Cringely’s NerdTV has started with an interview of Andy Hertzfeld:
I was a grad student at UC Berkeley when I bought my Apple II and it suddenly because a lot more interesting than school. I started focusing all my time on being an Apple II hobbyist, dropped out of grad school to go to work for Apple in August of ’79. I did some products for the Apple II, most notably the first small low cost thermal printer, the Silent Type. I started on the Mac team in February of 1981, wrote a lot of the original system software for the Mac including the User Interface Toolbox, the Window Manager, Menu Manager, Control Manager. I left Apple in April of 1984, pretty soon after the introduction of the Mac. I helped my friend Burrell Smith who did the digital hardware for the Mac start a company called Radius in 1986 that made peripherals for the Mac. I did a lot of stuff as a third-party developer, sold system software back to Apple. In 1990, along with Bill Atkinson, who was sort of my mentor on the Mac project, we started a company called General Magic that made some of the first handheld computers – what they call a PDA, though I always thought that was not such a good name.
Jobs versus Gates:
Steve came over to my house shortly after [Triumph of the Nerds] aired in 1996. I asked him what he thought of the documentary. He said he thought it was really good, but when he watched it on TV he thought his comment about Bill Gates having no taste might have been a little too harsh. So he called Bill Gates to apologize.I don’t know how you call Bill Gates, but if you are Steve Jobs you get right through. He said, “Bill I’m calling to apologize. I saw the documentary and I said that you had no taste. Well I shouldn’t have said that publicly.

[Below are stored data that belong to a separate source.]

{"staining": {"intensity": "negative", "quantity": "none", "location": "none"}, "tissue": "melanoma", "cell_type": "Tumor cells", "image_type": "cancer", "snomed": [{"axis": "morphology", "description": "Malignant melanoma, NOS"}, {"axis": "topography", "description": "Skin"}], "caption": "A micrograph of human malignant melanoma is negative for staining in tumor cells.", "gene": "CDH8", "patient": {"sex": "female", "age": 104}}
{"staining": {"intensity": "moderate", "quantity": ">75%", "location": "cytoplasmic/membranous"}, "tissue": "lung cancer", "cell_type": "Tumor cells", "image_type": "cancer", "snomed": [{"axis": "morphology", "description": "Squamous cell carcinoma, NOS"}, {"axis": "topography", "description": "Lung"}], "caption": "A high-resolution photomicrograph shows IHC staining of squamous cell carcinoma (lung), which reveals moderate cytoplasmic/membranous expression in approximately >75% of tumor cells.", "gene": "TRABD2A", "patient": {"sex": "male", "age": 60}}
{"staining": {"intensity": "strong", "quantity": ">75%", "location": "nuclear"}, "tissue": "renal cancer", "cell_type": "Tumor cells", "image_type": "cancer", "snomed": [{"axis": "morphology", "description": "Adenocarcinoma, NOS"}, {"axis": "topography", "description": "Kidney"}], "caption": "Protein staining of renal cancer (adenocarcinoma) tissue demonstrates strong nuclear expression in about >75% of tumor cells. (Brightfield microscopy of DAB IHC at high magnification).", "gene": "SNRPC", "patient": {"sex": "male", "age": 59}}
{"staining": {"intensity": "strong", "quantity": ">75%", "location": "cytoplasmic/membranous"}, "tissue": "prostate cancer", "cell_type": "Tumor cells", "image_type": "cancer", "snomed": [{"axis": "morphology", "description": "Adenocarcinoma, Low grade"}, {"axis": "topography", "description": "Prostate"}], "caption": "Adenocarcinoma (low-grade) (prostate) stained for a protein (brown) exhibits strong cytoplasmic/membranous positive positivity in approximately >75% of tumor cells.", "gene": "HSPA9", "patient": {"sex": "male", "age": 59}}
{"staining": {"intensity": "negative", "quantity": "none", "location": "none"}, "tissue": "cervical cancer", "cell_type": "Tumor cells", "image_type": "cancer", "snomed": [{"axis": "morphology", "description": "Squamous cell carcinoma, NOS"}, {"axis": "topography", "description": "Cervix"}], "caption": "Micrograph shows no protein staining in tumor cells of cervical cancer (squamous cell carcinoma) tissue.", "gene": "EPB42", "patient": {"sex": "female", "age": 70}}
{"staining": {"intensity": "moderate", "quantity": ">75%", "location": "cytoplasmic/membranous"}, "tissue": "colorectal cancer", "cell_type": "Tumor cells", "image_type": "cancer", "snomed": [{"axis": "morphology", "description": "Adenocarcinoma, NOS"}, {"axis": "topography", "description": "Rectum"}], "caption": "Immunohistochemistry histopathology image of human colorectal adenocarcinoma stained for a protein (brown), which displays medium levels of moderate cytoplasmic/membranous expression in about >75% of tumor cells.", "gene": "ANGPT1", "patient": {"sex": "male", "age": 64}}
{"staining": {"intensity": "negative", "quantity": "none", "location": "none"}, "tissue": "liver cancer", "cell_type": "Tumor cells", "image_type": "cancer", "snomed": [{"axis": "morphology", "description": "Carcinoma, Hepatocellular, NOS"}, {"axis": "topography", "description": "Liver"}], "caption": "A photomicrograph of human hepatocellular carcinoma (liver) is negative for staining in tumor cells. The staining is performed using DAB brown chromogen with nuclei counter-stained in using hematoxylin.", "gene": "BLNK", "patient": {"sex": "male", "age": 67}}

It’s true, but I shouldn’t have said it publicly.”
And Bill Gates replied, “I’m glad you called to apologize, Steve, because I thought that was really an inappropriate thing to say.”
Steve couldn’t help himself, he said, “You know it’s true, it’s true you have no taste.”
And Bill Gates responded to him, saying “Steve, I may have no taste, but that doesn’t mean my entire company has no taste.”
So Bill admitted he had no taste, but thought it was an unfair slur to say that MICROSOFT had no taste.
Another anecdote:
In January, 2004, the Computer History Museum had a little presentation about the marketing of the Macintosh with all the original Macintosh marketing team up on the stage. And a large percentage of the rest of the Mac team in the audience. They had a Q&A toward the end and an older guy got up and said he thought MacPaint was probably the best program ever written. Was it possible for him to see the source code? It turns out the person asking the question was Don Knuth — another one of my heroes. He came up to me afterwards.
[...]
Don Knuth repeated his request to me and I thought, “Boy, that’s Don Knuth asking me for a favor, I’d better do as much as I can to fulfill this. So as soon as I got home I called Bill and said, “You’ve got to have a copy of the MacPaint source lying around somewhere.” Nope. He had it on an old Profile hard drive that went up in smoke 10 years ago. I said, “Come on, Bill, it has got to be on a floppy somewhere.” I twisted his arm hard enough, he called me back two days later he’d found this wooden box with floppies in it — he’s got the MacPaint source, but no machine to read a floppy.So I cobble together an old Mac. It turns out it is in an obsolete file format that had never shipped, because it was the Lisa Monitor file format that was just used for the development of the Lisa. So I had to write a utility to piece things together. It turns out the files weren’t even encoded in text. In those days bytes were precious enough that it actually used a run length encoding to get the blanks at he beginning of scan lines and source code. All the indentation was wrong so I wrote another utility in perl and was able to get clean beautiful copies of the MacPaint source. Put them on a CD, sent them off to Don Knuth. He responded by inviting Bill and I over to his house, which was quite something.